Crazy how it all feels so permanent - set in concrete. The hysterics feel like veritable impasses. Then I go and look at some images I took from 6 months or 2 weeks ago and realize it is ephemeral dust. Blowing away.

June 8, 2015

Sea.



We followed the coastline north on one of these spectacular early summer days. We were chasing after wind gusts free of city air - definitely felt them here. Made us wonder if we should rearrange and live somewhere else.













June 3, 2015



We caught Colette catching up on some important topics the other day.

June 2, 2015

Roar.



Romy is learning her animals noises and barks like a dog and snorts like a pig, etc. She and I were looking at a book of family pictures the other night. There was a close up of Colette and Romy perked up, like I know this one. "Rooaarr!" (like the lion). She got it right.

June 1, 2015

Johnsons.



Over Memorial Day we went to visit my parents and to meet my older sister Julie and her family at their house. A very happy reunion of souls – we hadn’t seen Julie since before she and her family left for South Africa over a year ago. I loved being with Julie again – we shared a bedroom – and a bed – for a long time growing up as little girls. She became one of my earliest emotional harbors. I learned to keep my fears at bay next to her, burrowing into her back in the dark. It was particularly meaningful to be with her when we lost our cousin, Alisa – who was our age, to melanoma that same week. Feeling so tender about that, it felt like salve to be near her and my mom and dad.

I also loved witnessing the fiber of family intertwining there in front of us.
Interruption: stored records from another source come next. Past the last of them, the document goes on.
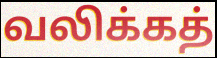
வலிக்கத்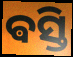
ଵସ୍ତିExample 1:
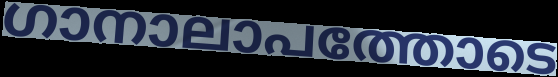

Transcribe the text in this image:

ഗാനാലാപത്തോടെ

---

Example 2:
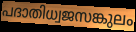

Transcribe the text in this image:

പദാതിധ്വജസങ്കുലം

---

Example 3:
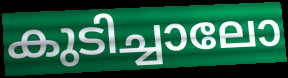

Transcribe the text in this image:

കുടിച്ചാലോ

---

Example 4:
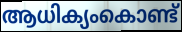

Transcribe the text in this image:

ആധിക്യംകൊണ്ട്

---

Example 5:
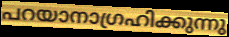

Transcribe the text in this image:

പറയാനാഗ്രഹിക്കുന്നുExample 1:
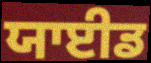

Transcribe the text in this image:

ਯਾਈਡ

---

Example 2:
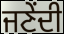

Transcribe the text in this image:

ਜਣੇਂਦੀ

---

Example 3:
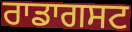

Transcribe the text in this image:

ਰਾਡਾਗਸਟ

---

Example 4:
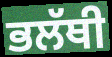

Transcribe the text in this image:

ਭਲੱਥੀ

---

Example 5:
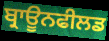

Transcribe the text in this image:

ਬ੍ਰਾਊਨਫੀਲਡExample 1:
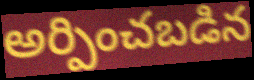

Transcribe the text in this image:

అర్పించబడిన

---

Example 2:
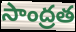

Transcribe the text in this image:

సాంద్రత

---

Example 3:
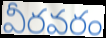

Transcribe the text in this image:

వీరవరం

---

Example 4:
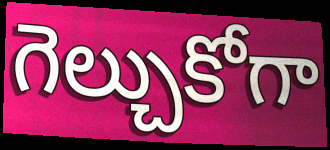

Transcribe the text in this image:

గెల్చుకోగా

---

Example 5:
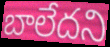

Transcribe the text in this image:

బాలేదని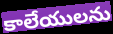
కాలేయులను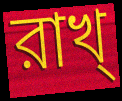
রাখ্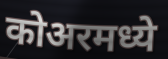
कोअरमध्ये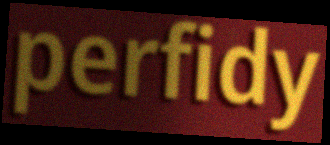
perfidyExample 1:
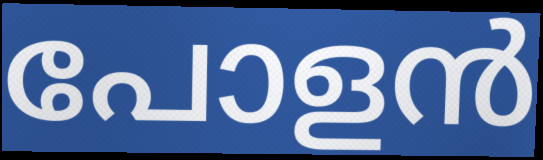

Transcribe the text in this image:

പോളൻ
We don’t see my parents or many of my siblings often enough, but Colette and Romy arrived and joined their cousins, aunt, uncle and grandparents in a dance it seemed they already knew. We all did. It felt really nourishing to find those old forces I know so well - those that shaped me.
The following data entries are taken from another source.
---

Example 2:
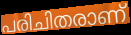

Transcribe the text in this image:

പരിചിതരാണ്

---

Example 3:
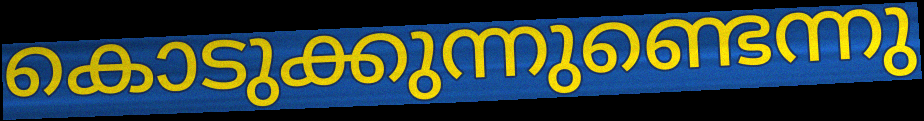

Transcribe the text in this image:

കൊടുക്കുന്നുണ്ടെന്നു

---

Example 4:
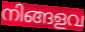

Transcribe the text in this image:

നിങ്ങളവ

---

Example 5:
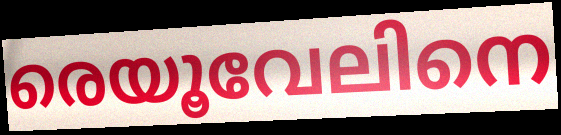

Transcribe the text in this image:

രെയൂവേലിനെ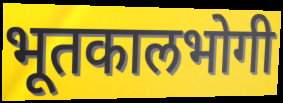
भूतकालभोगीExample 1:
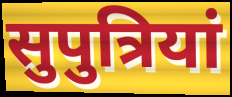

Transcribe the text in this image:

सुपुत्रियां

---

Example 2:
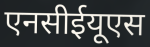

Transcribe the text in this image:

एनसीईयूएस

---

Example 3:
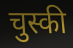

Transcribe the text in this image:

चुस्की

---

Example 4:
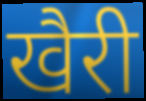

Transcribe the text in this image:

खैरी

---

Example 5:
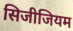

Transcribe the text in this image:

सिजीजियमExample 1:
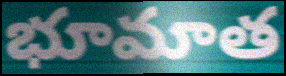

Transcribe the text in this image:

భూమాత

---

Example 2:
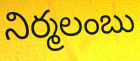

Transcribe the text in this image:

నిర్మలంబు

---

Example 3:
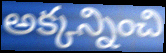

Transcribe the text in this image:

అక్కన్నించి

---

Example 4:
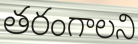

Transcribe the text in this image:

తరంగాలని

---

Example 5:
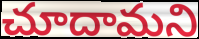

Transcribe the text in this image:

చూదామనిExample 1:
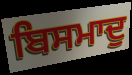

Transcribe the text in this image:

ਬਿਸਮਾਦੁ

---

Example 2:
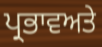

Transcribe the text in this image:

ਪ੍ਰਭਾਵਅਤੇ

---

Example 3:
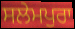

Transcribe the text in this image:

ਸਲੇਮਪੁਰਾ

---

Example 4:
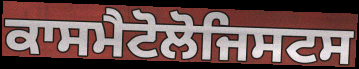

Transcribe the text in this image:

ਕਾਸਮੈਟੋਲੋਜਿਸਟਸ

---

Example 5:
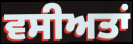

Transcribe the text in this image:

ਵਸੀਅਤਾਂ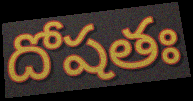
దోషతః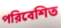
পরিবেশিত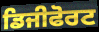
ਡਿਜੀਫੋਰਟ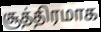
சூத்திரமாகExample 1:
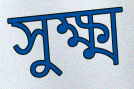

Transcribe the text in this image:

সুক্ষ্ম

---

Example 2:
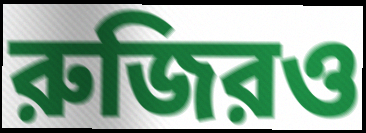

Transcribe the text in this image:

রুজিরও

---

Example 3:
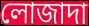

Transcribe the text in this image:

লোজাদা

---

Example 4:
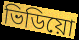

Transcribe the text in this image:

ভিডিয়ো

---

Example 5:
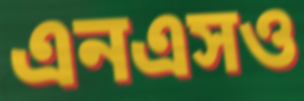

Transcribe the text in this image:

এনএসও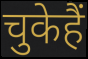
चुकेहैंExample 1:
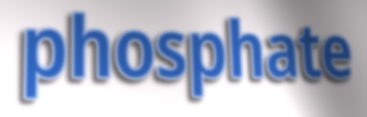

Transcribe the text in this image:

phosphate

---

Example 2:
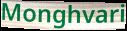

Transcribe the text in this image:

Monghvari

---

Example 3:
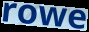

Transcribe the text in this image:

rowe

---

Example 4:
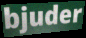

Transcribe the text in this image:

All of the little cousins' personalities took up a lot of space – dynamic forces each one. Colette voiced her intense feelings at some point when Grace told her she would like some space – Colette’s orbit was a bit too strong. She was shocked. The scene ended with her chasing after Grace in circles around the backyard sobbing and crying, “You don’t need space from me, Grace! You don’t need space!”